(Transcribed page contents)
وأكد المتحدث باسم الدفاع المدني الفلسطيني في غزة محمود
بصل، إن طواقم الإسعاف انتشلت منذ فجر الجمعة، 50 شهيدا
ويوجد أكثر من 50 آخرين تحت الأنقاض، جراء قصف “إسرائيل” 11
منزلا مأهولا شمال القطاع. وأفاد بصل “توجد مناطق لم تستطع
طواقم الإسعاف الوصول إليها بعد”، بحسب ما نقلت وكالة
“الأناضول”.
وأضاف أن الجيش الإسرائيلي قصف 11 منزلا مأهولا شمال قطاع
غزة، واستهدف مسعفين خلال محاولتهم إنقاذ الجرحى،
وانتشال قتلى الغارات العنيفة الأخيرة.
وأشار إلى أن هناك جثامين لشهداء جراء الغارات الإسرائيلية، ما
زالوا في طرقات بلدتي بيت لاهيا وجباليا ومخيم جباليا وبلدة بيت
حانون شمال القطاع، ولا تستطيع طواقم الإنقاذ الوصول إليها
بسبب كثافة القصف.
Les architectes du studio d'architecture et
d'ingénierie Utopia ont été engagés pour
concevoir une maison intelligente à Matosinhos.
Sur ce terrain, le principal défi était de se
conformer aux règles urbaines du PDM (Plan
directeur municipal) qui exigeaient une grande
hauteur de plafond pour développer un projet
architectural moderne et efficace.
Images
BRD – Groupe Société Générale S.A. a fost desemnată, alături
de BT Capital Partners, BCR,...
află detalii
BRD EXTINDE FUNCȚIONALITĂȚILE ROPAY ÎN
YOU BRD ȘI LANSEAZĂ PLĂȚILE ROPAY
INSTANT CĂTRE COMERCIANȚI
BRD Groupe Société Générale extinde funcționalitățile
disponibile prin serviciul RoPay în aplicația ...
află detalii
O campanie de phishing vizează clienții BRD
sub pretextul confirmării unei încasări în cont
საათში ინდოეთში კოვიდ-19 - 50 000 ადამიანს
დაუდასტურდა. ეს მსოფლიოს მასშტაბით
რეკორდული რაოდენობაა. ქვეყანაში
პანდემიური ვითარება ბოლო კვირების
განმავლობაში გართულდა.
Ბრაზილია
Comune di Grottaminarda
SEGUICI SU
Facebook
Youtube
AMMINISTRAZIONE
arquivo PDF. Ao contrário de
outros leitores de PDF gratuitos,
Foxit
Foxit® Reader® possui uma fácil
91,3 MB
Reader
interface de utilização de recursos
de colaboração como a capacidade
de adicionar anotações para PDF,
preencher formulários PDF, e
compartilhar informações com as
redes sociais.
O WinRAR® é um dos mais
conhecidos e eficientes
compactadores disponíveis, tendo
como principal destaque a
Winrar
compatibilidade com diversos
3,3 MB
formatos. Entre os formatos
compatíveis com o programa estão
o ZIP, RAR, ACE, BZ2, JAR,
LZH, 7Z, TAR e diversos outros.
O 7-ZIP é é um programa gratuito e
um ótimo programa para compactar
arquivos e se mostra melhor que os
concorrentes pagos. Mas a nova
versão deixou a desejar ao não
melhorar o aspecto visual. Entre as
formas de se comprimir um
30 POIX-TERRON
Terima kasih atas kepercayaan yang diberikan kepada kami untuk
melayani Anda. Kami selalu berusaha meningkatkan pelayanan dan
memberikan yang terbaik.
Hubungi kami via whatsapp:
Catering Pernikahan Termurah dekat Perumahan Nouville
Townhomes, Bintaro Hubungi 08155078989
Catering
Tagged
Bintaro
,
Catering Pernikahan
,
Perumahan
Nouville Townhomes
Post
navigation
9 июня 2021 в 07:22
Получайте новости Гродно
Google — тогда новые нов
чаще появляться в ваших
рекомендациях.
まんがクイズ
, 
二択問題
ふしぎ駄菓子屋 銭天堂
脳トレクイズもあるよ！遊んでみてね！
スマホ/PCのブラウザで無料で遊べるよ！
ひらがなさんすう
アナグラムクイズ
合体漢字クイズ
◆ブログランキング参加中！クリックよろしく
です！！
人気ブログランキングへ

[WORK REQUIRED]: Show every line of the data that includes the string "جراء".

[WRITTEN ANSWER]:
ويوجد أكثر من 50 آخرين تحت الأنقاض، جراء قصف “إسرائيل” 11
وأشار إلى أن هناك جثامين لشهداء جراء الغارات الإسرائيلية، ما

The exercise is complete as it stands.